Kernel: d_mult(int, int, int, float*, float*, float*, int)
1 sm_efficiency Multiprocessor Activity 99.90% 99.90% 99.90%
1 sm_efficiency_instance Multiprocessor Activity 99.90% 99.90% 99.90%

If you have a single kernel launch with enough blocks, all SMs should be active.

Could you please explain what you mean by enough blocks ? Does this mean if the number of blocks in the kernel is at least (total number of SMs in the device * number of active blocks per SM), all SMs will be used ?Thank you very much for your response.

of blocks >= # of SMs

to cover edges it might be better to have # of blocks >= 2x # of SMs

That should guarantee that the work distributor places at least one block on each SM.

If you want really even loading (minimize percentage difference between SM utilization) you may want to use a large number of blocks, however.

Thank you for clarifying.
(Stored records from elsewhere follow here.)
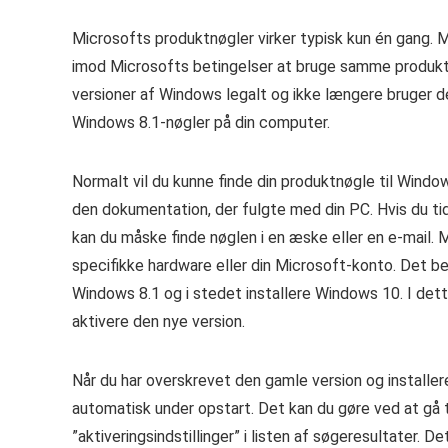
Microsofts produktnøgler virker typisk kun én gang. 
imod Microsofts betingelser at bruge samme produkt
versioner af Windows legalt og ikke længere bruger
Windows 8.1-nøgler på din computer.
Normalt vil du kunne finde din produktnøgle til Windo
den dokumentation, der fulgte med din PC. Hvis du tid
kan du måske finde nøglen i en æske eller en e-mail.
specifikke hardware eller din Microsoft-konto. Det bety
Windows 8.1 og i stedet installere Windows 10. I dett
aktivere den nye version.
Når du har overskrevet den gamle version og installer
automatisk under opstart. Det kan du gøre ved at gå 
”aktiveringsindstillinger” i listen af søgeresultater. De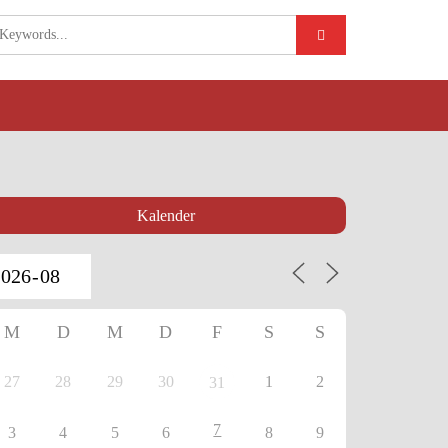
Kalender
M
D
M
D
F
S
S
27
28
29
30
1
2
31
7
3
4
5
6
8
9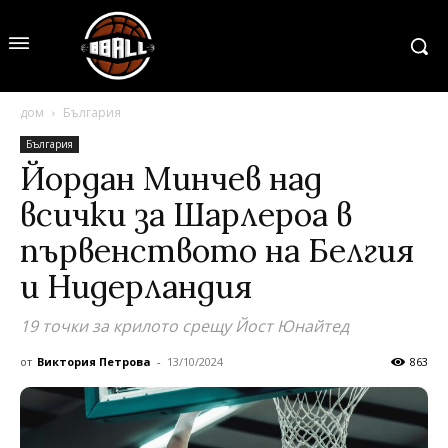
дом
България
България
Йордан Минчев над
всички за Шарлероа в
първенството на Белгия
и Нидерландия
19 точки за крилото срещу Йост Юнайтед
от
Виктория Петрова
-
13/10/2024
863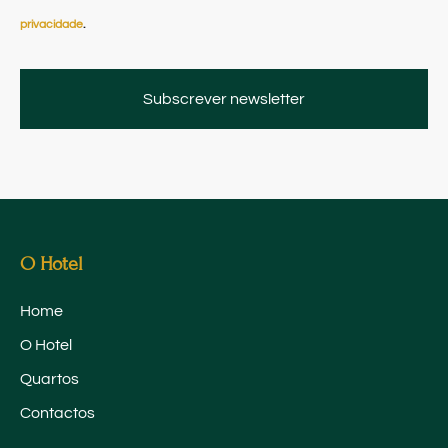
privacidade
.
Subscrever newsletter
Alternative:
O Hotel
Home
O Hotel
Quartos
Contactos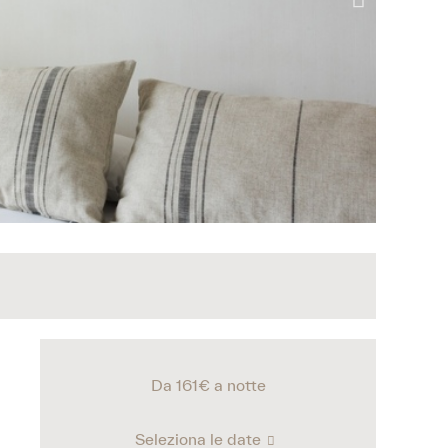
Da 161€
a notte
Seleziona le date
I was prompted to ask this question because I don’t see a difference between values reported in sm_efficiency and sm_efficiency_instance even though the former is supposed to be an average over all SMs. I thought, in corner cases where I only launch # blocks < # SMs, I should see a difference, but I don’t.

A historical rule of thumb is that one should strive for a grid to comprise > 20 * (number of SMx * number of active blocks/SM) blocks total, to achieve optimal efficiency (e.g. with respect to memory controllers) and minimize the impact of tail effects. I suspect that Maxwell and later architectures will reach maximum efficiency for smaller grids due to more fine-grained control mechanisms, but I haven’t looked into this experimentally.

I don’t think sm_efficiency tracks unused SMs

sm_efficiency is essentially the number of active issue slots (the number of slots where one or more instructions actually got issued) divided by the total issue slots for the duration of SM activity. Since the latter number would be zero for an unused/inactive SM, I don’t think it is included in calculations.

Txbob, If possible could you please help me with the question I posted here:
https://devtalk.nvidia.com/default/topic/963199/nvprof-elapsed_cycles_sm-vs-time-in-milliseconds-/#4969130

I am having some trouble understanding this. I would really appreciate any help I get.

Thank you njuffa and txbob for the clarification.